Что касается моего странного выбора правого шифта в качестве переключалки.. то тут история такая. Я всегда под виндой переключал раскладку ctrl+shift. Однако, сделав аналогичный переключатель в иксах столкнулся с одним очень большим неудобством: например, в любом тексте при попытке выделить стоящее справа слово клавишами ctrl+shift+вправо у меня не только выделялось слово, но и на хрена-то переключалась раскладка. А может слово и не выделялось вовсе, я уж запамятовал.

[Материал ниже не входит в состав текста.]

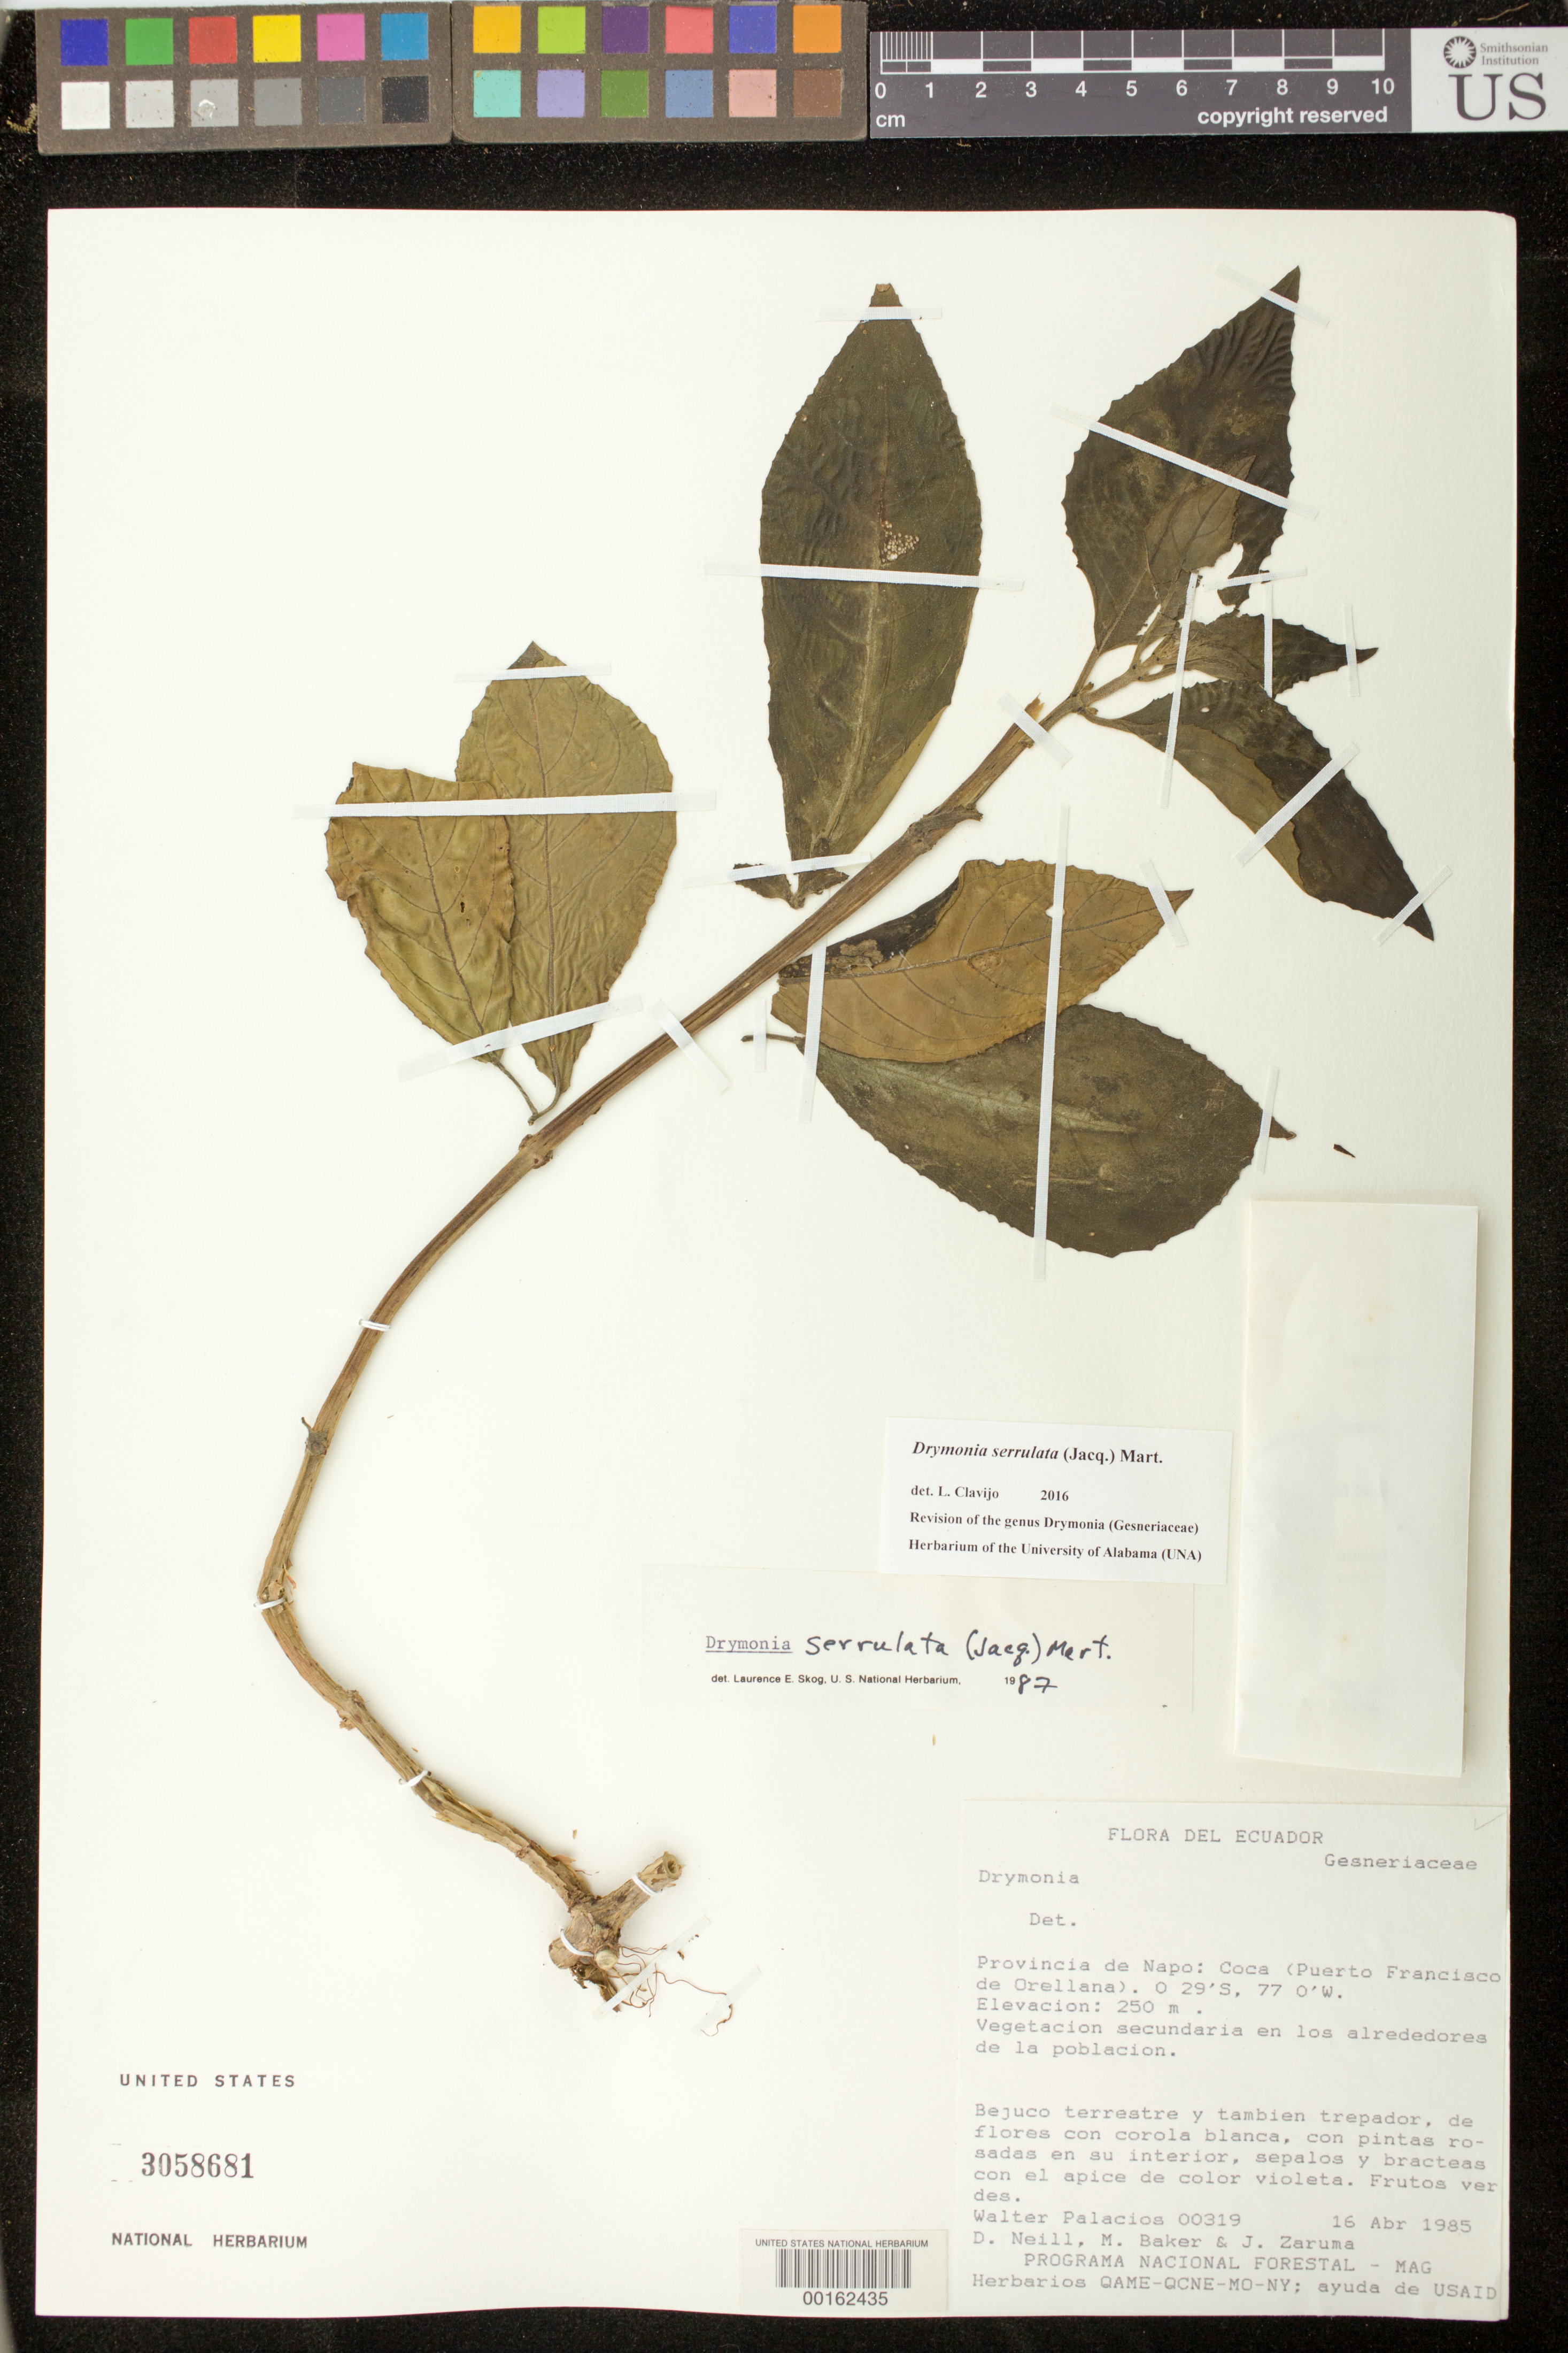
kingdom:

В итоге, т.к. мышь я практически не использую, не могу позволить себе отказаться от такого важного для меня сочетания клавиш. Посему пришлось переучиваться на правый шифт. Хотя моим коллегам, например, в качестве переключалки нравится caps lock. По прямому назначению (изменение регистра букв, кто не знает  :Wink: ) он всё равно используется редко.

 *Cyc_Lone wrote:*   

> 2. XMMS: Как его в "трей" загнать?

 Мммда.. тоже целая эпопея. Исторически сложилось так, что xmms писался не под kde, поэтому понятия не имеет о каком-то там трее. Поэтому избавился от назойливого xmms путём перемещения его на другой рабочий стол. У меня их два (точнее - три, но третий вас не касается  :Wink: ), первый я назвал Work, второй - Background, а третий вас не касается. На Work я работаю, а на Background выкидываю всякий мусор типа xmms.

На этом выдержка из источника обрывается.